14. The method according to claim 13 wherein said base builder bead
comprises by weight from about 50 to 70 percent phosphate builder
salt.
15. The method according to claim 12 wherein the weight ratio of
hydrated phosphate builder salt to alkali metal silicate in the
crutcher mix and in the base bead is about 2 to 4; and the weight
ratio of hydrated phosphate builder salt to anhydrous phosphate
builder salt in the crutcher mix and in the base bead is from about
0.4 to about 0.6.
16. The method of claim 12 further including the steps of heating
said hydrated slurry to a temperature from about 170.degree. F. to
about 200.degree. F.
17. The method of claim 12 further including the addition of water
to said hydrated slurry.
18. The method of claim 12 wherein said hydrating step is performed
at a temperature suitable for hydrating said first quantity of
phosphate builder salt and said slurry is raised to a temperature
that would inhibit hydration of said second quantity of phosphate
builder salt.
19. The method of claim 12 wherein the weight ratio of said first
quantity of said phosphate builder salt to said alkali metal
silicate is about 2 to about 4.
20. The method of claim 12 wherein said crutcher mix contains from
about 40 to about 55 percent solids.
21. The method of claim 12 wherein said spray drying takes place in
a countercurrent spray tower at a spray pressure from about 200
psig to about 1000 psig and an inlet air temperature from about
500.degree. F. to about 700.degree. F.
22. The method claim 12 including the addition of up to 10 percent
by weight based on the crutcher solids, of builder salts chosen
from the group consisting of carbonates, citrates and silicates
having detergent building properties or combinations thereof.

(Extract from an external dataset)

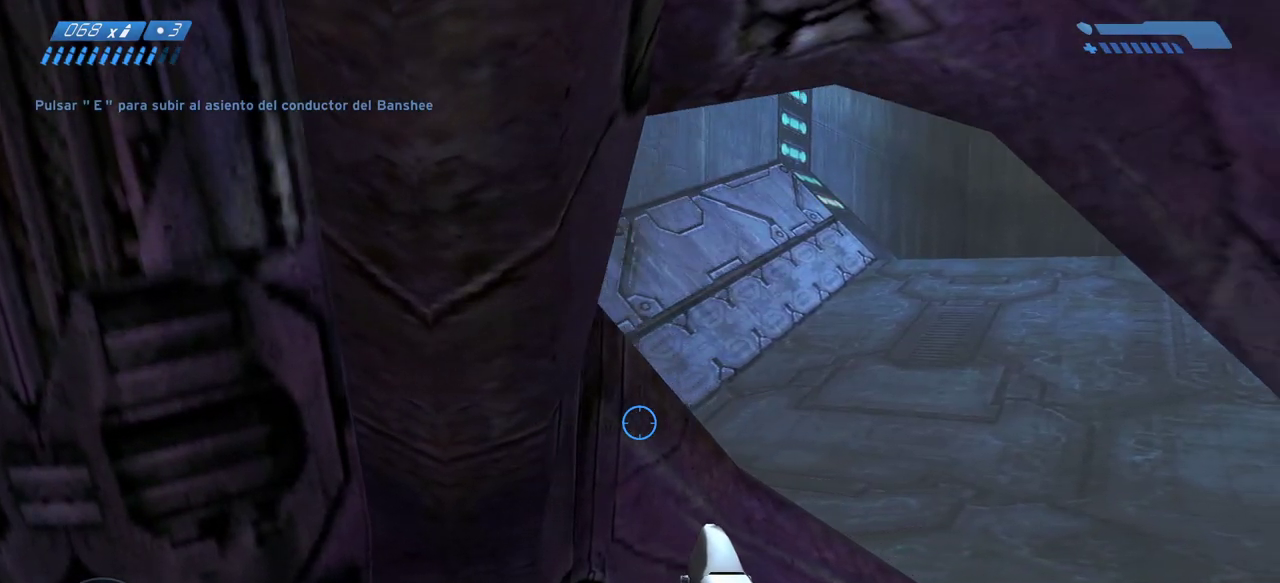
{"keys": ["w"], "mouse": [], "events": []}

23. A method for the production of a free flowing granular product
including from about 2 to about 40 percent by weight of a liquid or
liquifiable organic material suitable for incorporation into a
detergent formulation comprising:
(a) hydrating a first quantity of anhydrous sodium tripolyphosphate
in the presence of a quantity of sodium silicate to form an aqueous
slurry;
(b) said hydrating step being performed in an aqueous medium and at
a temperature of at least about 140.degree. F. and not greater than
about 170.degree. F.;
(c) the weight ratio of said first quantity of anhydrous sodium
tripolyphosphate to said sodium silicate being from about 1.5 to
about 5;
(d) raising the temperature of said slurry to more than about
170.degree. F. and less than about 200.degree. F.;
(e) adding a second quantity of anhydrous sodium tripolyphosphate
to said slurry to form a crutcher mix, the weight ratio of said
first quantity of sodium tripolyphosphate to said second quantity
of sodium tripolyphosphate being from about 0.3 to about 0.7;
(f) supplying said crutcher mix to a spray drying tower;
(g) said slurry and said crutcher mix being maintained at
temperatures of at least about 170.degree. through steps (e) and
(f);
(h) spraying said crutcher mix in said spray tower to produce spray
dried base beads; and
(i) applying said organic material to said base beads in an amount
to produce a free flowing granular product.

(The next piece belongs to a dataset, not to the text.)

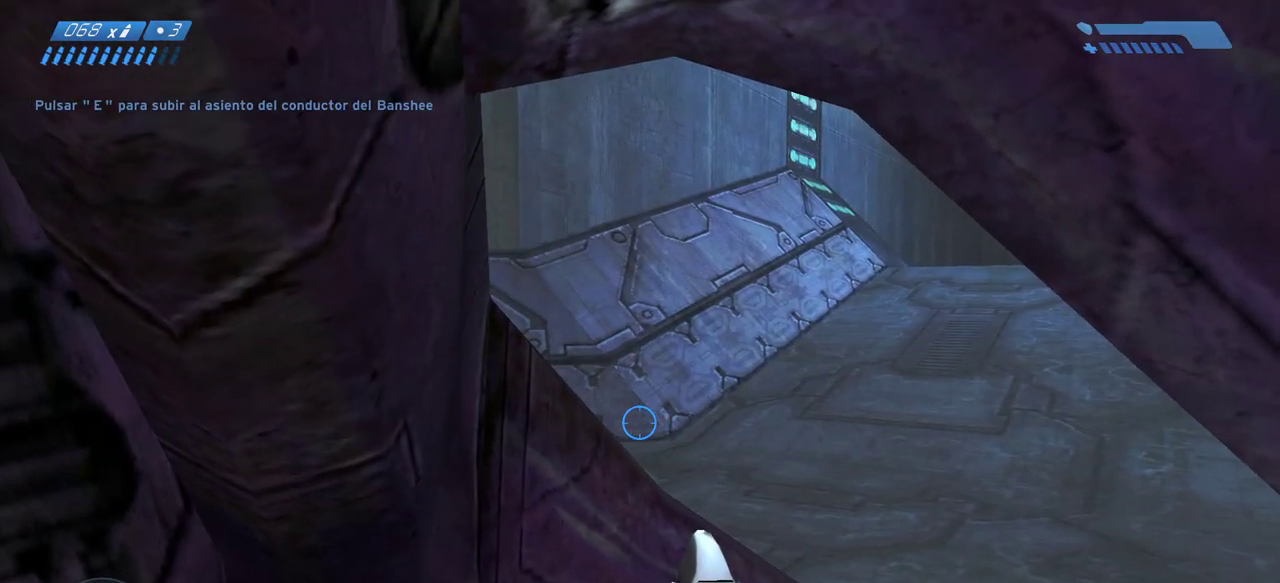
{"keys": ["w"], "mouse": [], "events": []}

24. A method for producing a free flowing particulate detergent
composition containing from about 10 to 40 percent by weight of a
liquid or semi-solid nonionic detergent material comprising the
step of treating the builder beads prepared in accordance with the
process of claim 12 by applying said nonionic detergent onto said
beads such that said nonionic detergent impregnates said beads.
25. The method of claim 24 wherein said base builder beads comprise
from about 45 to about 80 percent by weight phosphate builder salt;
from about 5 to about 15 percent alkali metal silicate solids and
from about 5 to about 15 percent water and said nonionic is present
in an amount of from about 12 to about 25 percent by weight.
26. The method of claim 24 wherein said builder beads are
substantially free from organic surface active agents.
27. The method of claim 24 wherein said applying step includes
spraying said nonionic detergent material onto said builder beads
while they are being agitated.
28. The method according to claim 1 wherein subsequent to hydration
of said phosphate said aqueous slurry is heated to a temperature of
from about 170.degree. F. to about 200.degree. F., which is
followed by the addition of said second quantity of said anhydrous
phosphate builder salt to said heated aqueous slurry.
29. A method according to claim 28 which further includes addition
of water to said heated slurry.
30. A method according to claim 1, 12, 18 or 28 wherein said second
quantity of builder salt is added in two portions to said
slurry.
31. A method according to claim 2, 17 or 29 wherein said second
quantity of builder salt is added in two portions to said
slurry.
32. A method according to claim 31 wherein said water and said two
portions of second quantity of builder salt are added in the
sequence: salt, water, salt.
33. A method according to claim 30 wherein said two portions of
builder salt are equal.
34. A method according to claim 31 wherein said two portions of
builder salt are equal.
35. A method according to claim 32 wherein said two portions of
builder salt are equal.
36. A method according to claim 1, 12, 18 or 28 wherein said
anhydrous phosphate builder salt is a sodium or potassium phosphate
salt, said phosphate being selected from tripolyphosphate, tribasic
phosphate, dibasic phosphate, monobasic phosphate, dibasic
pyrophosphate or pyrophosphate.
37. A method according to claim 1, 12, 18 or 28 wherein said
builder salt is pentasodium tripolyphosphate.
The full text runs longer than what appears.